Quand le produit sera officiellement lancé au cours des prochains mois, les artistes dont les œuvres sont publiées sur Adobe Stock auront l’option de permettre ou non que leurs images protégées par un droit d’auteur soient aussi utilisées pour l’entraînement de Firefly. Et, encore plus intéressant, un mécanisme sera mis en place pour les payer s’ils acceptent de le faire.
Malheureusement, on ignore encore les détails de cette compensation financière, et trouver un modèle d’affaires juste pour tout le monde pourrait s’avérer difficile. «L’IA ne sait pas quelles œuvres spécifiques ont servi à générer une image», prévient Ely Greenfield. Il sera donc impossible de simplement payer les artistes à commission comme c’est le cas actuellement avec Adobe Stock.
Le problème n’est d’ailleurs pas propre à Adobe. L’été dernier, j’avais demandé à Aditya Ramesh, le créateur de Dall-E (le générateur d’images d’OpenAI, l’entreprise derrière ChatGPT) s’il était capable de retrouver les œuvres ayant servi d’«inspiration» à son IA lorsque qu’elle générait une œuvre. «Nous ne sommes pas encore capables de le faire directement», m’avait-il confié.
C’est une chose de promettre une rémunération, mais encore faut-il qu’elle convienne aux artistes. S’ils ne reçoivent que quelques dollars par mois, peut-être que peu d’entre eux seront intéressés à collaborer au projet.

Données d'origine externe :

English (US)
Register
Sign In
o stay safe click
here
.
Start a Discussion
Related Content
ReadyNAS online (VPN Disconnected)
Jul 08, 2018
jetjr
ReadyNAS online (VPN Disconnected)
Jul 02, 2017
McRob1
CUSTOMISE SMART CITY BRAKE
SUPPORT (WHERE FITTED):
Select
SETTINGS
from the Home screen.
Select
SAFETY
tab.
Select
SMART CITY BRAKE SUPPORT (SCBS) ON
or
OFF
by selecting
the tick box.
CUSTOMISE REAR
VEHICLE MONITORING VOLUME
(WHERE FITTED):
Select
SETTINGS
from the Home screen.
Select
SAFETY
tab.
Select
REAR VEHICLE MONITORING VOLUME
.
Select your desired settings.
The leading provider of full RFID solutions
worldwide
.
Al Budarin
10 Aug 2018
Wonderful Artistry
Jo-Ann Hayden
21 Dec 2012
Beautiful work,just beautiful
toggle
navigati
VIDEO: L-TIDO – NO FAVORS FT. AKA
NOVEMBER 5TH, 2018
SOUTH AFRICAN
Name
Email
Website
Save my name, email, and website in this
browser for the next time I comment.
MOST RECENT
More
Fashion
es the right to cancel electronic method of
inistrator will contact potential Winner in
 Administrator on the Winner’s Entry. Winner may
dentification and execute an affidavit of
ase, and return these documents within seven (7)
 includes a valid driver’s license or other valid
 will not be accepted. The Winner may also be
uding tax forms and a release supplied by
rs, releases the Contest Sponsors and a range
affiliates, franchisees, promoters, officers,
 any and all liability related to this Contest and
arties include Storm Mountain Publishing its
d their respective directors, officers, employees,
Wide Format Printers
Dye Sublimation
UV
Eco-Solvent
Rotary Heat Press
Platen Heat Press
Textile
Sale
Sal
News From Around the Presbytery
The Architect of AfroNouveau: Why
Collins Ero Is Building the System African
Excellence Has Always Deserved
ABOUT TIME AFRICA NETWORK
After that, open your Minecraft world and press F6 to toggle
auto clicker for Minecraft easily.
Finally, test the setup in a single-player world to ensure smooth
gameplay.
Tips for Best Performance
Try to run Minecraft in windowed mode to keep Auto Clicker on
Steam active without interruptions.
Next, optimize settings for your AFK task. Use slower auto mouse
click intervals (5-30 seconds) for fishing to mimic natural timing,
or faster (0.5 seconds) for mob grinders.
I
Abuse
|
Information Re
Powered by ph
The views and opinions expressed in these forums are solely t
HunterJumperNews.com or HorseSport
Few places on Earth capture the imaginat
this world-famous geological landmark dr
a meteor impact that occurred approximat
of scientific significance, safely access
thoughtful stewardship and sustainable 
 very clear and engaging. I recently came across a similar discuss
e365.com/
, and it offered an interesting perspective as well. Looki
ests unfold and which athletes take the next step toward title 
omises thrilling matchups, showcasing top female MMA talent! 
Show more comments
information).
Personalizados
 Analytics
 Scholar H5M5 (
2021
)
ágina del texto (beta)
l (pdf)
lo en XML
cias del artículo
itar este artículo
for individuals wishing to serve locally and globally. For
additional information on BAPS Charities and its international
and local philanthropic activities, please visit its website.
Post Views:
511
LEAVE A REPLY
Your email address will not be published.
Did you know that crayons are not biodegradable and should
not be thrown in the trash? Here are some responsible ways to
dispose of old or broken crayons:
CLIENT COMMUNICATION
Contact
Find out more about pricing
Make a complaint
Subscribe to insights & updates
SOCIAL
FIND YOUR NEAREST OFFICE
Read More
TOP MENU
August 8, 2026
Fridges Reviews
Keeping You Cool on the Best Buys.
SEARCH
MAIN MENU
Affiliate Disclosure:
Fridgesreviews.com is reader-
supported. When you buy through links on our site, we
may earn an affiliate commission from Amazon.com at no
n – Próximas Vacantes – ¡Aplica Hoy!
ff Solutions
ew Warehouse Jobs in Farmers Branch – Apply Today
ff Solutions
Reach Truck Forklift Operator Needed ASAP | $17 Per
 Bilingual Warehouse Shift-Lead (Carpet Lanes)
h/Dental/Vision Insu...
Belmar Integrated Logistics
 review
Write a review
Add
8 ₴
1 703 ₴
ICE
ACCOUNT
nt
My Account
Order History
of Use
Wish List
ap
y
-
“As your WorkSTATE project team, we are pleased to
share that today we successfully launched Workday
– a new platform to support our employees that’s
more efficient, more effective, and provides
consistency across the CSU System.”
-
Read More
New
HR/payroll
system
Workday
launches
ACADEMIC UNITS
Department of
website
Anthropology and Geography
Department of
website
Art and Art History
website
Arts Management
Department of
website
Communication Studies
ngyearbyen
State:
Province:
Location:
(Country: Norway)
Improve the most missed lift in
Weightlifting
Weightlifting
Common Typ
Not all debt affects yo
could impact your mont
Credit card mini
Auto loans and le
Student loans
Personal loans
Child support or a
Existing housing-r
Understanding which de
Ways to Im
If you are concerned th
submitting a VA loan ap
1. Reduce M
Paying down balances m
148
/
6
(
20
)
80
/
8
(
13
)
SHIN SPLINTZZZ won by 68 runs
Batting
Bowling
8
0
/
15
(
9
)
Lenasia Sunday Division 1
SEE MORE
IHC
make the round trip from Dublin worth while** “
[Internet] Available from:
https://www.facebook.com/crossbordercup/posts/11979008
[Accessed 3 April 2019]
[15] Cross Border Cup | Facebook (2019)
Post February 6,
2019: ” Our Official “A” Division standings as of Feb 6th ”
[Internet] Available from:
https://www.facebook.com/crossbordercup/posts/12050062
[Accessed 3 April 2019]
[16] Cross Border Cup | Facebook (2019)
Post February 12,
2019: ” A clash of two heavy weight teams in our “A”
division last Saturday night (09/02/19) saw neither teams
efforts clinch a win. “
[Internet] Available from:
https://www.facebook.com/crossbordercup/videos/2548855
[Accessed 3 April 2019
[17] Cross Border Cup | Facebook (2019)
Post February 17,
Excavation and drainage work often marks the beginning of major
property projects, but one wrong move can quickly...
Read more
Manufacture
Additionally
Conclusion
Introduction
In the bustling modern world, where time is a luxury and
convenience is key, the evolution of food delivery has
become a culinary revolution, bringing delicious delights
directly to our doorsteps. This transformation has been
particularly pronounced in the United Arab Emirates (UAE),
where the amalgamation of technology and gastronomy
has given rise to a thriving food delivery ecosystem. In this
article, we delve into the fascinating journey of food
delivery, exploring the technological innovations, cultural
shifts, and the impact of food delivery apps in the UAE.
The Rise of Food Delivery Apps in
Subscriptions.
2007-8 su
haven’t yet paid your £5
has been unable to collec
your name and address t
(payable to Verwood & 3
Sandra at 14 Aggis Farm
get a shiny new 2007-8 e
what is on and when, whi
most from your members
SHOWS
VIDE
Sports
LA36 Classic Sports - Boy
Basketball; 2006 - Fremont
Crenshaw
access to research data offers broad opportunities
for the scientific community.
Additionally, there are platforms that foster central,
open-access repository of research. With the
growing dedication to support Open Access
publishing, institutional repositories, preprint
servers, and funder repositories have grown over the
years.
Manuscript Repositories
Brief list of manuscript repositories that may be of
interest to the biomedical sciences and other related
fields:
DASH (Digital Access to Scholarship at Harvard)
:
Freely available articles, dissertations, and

Les IA génératives sont encore jeunes, et il est facile de penser que les joueurs actuels sont ceux qui domineront toujours le marché. Même si Adobe doit encore faire ses preuves, l’arrivée de Firefly démontre au moins qu’il y a de la place pour d’autres IA, plus éthiques, qui pourront jouir d’une meilleure acceptabilité sociale.